• Task to carry out: Give the records again exactly, but drop the pictures.

- Opening Delimiter -

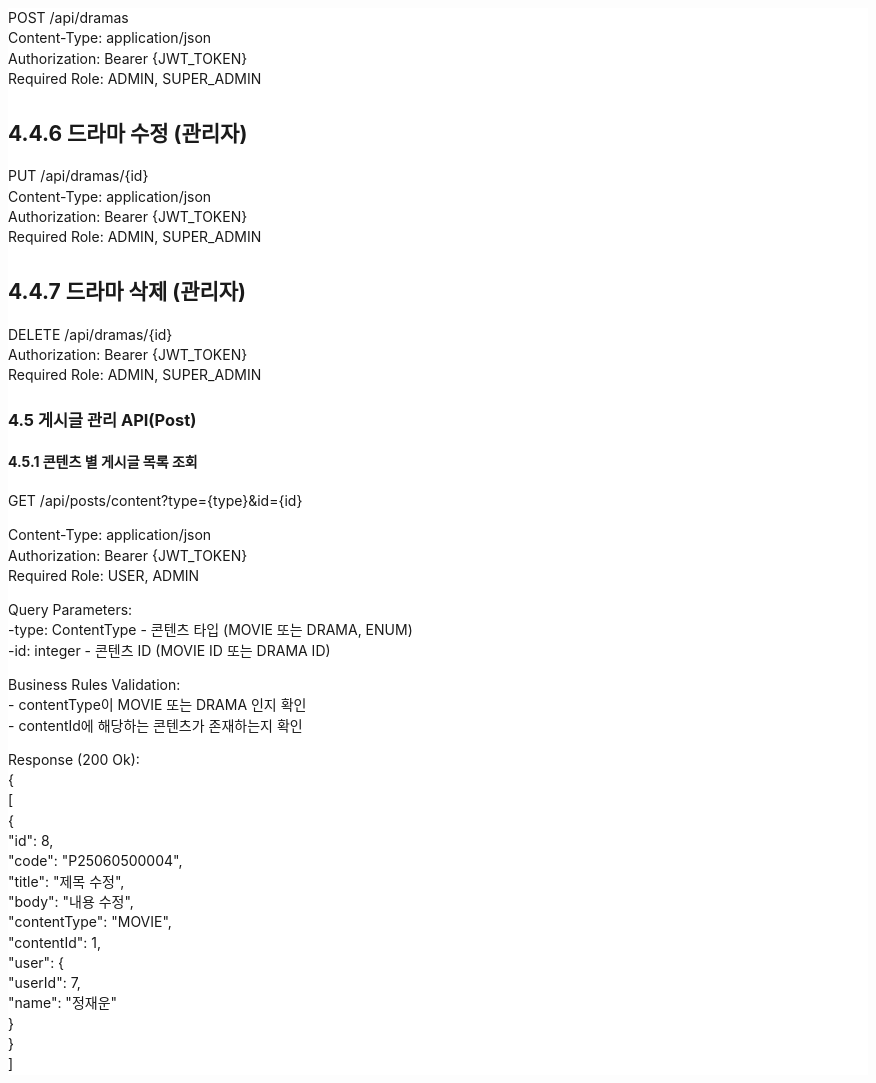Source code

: POST /api/dramas  
Content-Type: application/json  
Authorization: Bearer {JWT\_TOKEN}  
Required Role: ADMIN, SUPER\_ADMIN

## **4.4.6 드라마 수정 (관리자)**

PUT /api/dramas/{id}  
Content-Type: application/json  
Authorization: Bearer {JWT\_TOKEN}  
Required Role: ADMIN, SUPER\_ADMIN

## **4.4.7 드라마 삭제 (관리자)**

DELETE /api/dramas/{id}  
Authorization: Bearer {JWT\_TOKEN}  
Required Role: ADMIN, SUPER\_ADMIN

### **4.5 게시글 관리 API(Post)**

#### **4.5.1 콘텐츠 별 게시글 목록 조회**

GET /api/posts/content?type={type}\&id={id}

Content-Type: application/json  
Authorization: Bearer {JWT\_TOKEN}  
Required Role: USER, ADMIN

Query Parameters:  
\-type: ContentType \- 콘텐츠 타입 (MOVIE 또는 DRAMA, ENUM)  
\-id: integer \- 콘텐츠 ID (MOVIE ID 또는 DRAMA ID)

Business Rules Validation:  
\- contentType이 MOVIE 또는 DRAMA 인지 확인  
\- contentId에 해당하는 콘텐츠가 존재하는지 확인

Response (200 Ok):  
{  
  \[  
    {  
        "id": 8,  
        "code": "P25060500004",  
        "title": "제목 수정",  
        "body": "내용 수정",  
        "contentType": "MOVIE",  
        "contentId": 1,  
        "user": {  
            "userId": 7,  
            "name": "정재운"  
        }  
    }  
\]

- Closing Delimiter -

• Exercise result:
Source code

: POST /api/dramas  
Content-Type: application/json  
Authorization: Bearer {JWT\_TOKEN}  
Required Role: ADMIN, SUPER\_ADMIN

## **4.4.6 드라마 수정 (관리자)**

PUT /api/dramas/{id}  
Content-Type: application/json  
Authorization: Bearer {JWT\_TOKEN}  
Required Role: ADMIN, SUPER\_ADMIN

## **4.4.7 드라마 삭제 (관리자)**

DELETE /api/dramas/{id}  
Authorization: Bearer {JWT\_TOKEN}  
Required Role: ADMIN, SUPER\_ADMIN

### **4.5 게시글 관리 API(Post)**

#### **4.5.1 콘텐츠 별 게시글 목록 조회**

GET /api/posts/content?type={type}\&id={id}

Content-Type: application/json  
Authorization: Bearer {JWT\_TOKEN}  
Required Role: USER, ADMIN

Query Parameters:  
\-type: ContentType \- 콘텐츠 타입 (MOVIE 또는 DRAMA, ENUM)  
\-id: integer \- 콘텐츠 ID (MOVIE ID 또는 DRAMA ID)

Business Rules Validation:  
\- contentType이 MOVIE 또는 DRAMA 인지 확인  
\- contentId에 해당하는 콘텐츠가 존재하는지 확인

Response (200 Ok):  
{  
  \[  
    {  
        "id": 8,  
        "code": "P25060500004",  
        "title": "제목 수정",  
        "body": "내용 수정",  
        "contentType": "MOVIE",  
        "contentId": 1,  
        "user": {  
            "userId": 7,  
            "name": "정재운"  
        }  
    }  
\]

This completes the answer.